Tasks and exercises:
a) Rewrite the passage on curing food, beginning at the words "Salt (sodium chloride)" and stopping after "in the food product.", with every "food product" changed to "foodstuff".
b) Answer these questions from the passage on curing food:
(i) Within how many hours after slaughter is salt or sugar applied to ham?
(ii) Besides meat, which foods does curing preserve?
(iii) Through what two effects do high levels of salt and sugar act against microbes?

Extract provided:
In: Biology
Each year in the US, millions of people become ill and thousands die from eating food contaminated with bacteria. Controlling growth of microorganisms on food is a particular challenge, and over the course of many centuries various methods have been developed for controlling microorganisms in food. Some of these include preservation by irradiation, drying, freezing, canning, and salting. Preservation by salting is based on the principles of osmosis. One example of this is the preservation of ham by applying large amounts of salt (“salt-cured”) or sugar (“sugar-cured”) to the meat within 48 hours after slaughter. Using information you learned in this lab, speculate about how this process works to preserve ham.
Curing is one of the process of food preservation routinely employed to preserve a variety of foods including meat, fish and vegetables. It is usually done by adding a combination of salt, nitrates, nitrites, or sugar to the food product.
Salt (sodium chloride) and sugar (sucrose) are both electrolytes. These compounds increase the shelf life of the food product by killing the microbes that attack the food. The destruction of microbes is based on the simple concept of osmosis. When the food product containing the microbes is immersed in solution containing the above electrolytes, the salt/sugar in the aqueous solution tries to reach equilibrium with the salt or sugar content of the food product with which it is in contact. The result is that the available or free water molecules that are present within the food are drawn out to the outside, and in its place, the salt/sugar molecules are inserted. This results in a decrease of available water (water activity –aw) in the food product.
Water is an important molecule for the growth and survival of all microbes. Without free and available water, it is difficult for the microbe to survive in the food product, and hence it eventually dies. Additionally, high levels of salt and sugar exert anti-microbial activity up to some extent by interfering the enzymatic activities of the microbes and weakening the molecular structure of microbial DNA.

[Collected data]
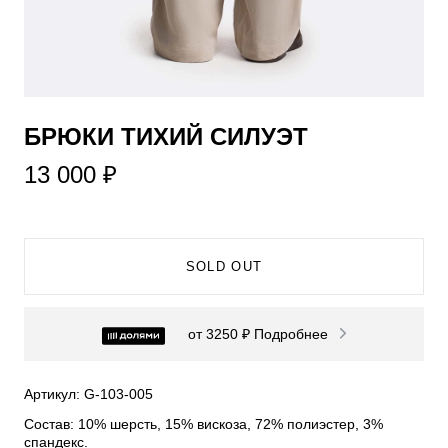
БРЮКИ ТИХИЙ СИЛУЭТ
13 000 ₽
SOLD OUT
от 3250 ₽
Подробнее
Артикул: G-103-005
Состав: 10% шерсть, 15% вискоза, 72% полиэстер, 3%
спандекс.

Your written answers:
a)
Salt (sodium chloride) and sugar (sucrose) are both electrolytes. These compounds increase the shelf life of the foodstuff by killing the microbes that attack the food. The destruction of microbes is based on the simple concept of osmosis. When the foodstuff containing the microbes is immersed in solution containing the above electrolytes, the salt/sugar in the aqueous solution tries to reach equilibrium with the salt or sugar content of the foodstuff with which it is in contact. The result is that the available or free water molecules that are present within the food are drawn out to the outside, and in its place, the salt/sugar molecules are inserted. This results in a decrease of available water (water activity –aw) in the foodstuff.

b)
(i) Within 48 hours.
(ii) Fish and vegetables.
(iii) They interfere with the microbes' enzymatic activities and weaken the molecular structure of microbial DNA.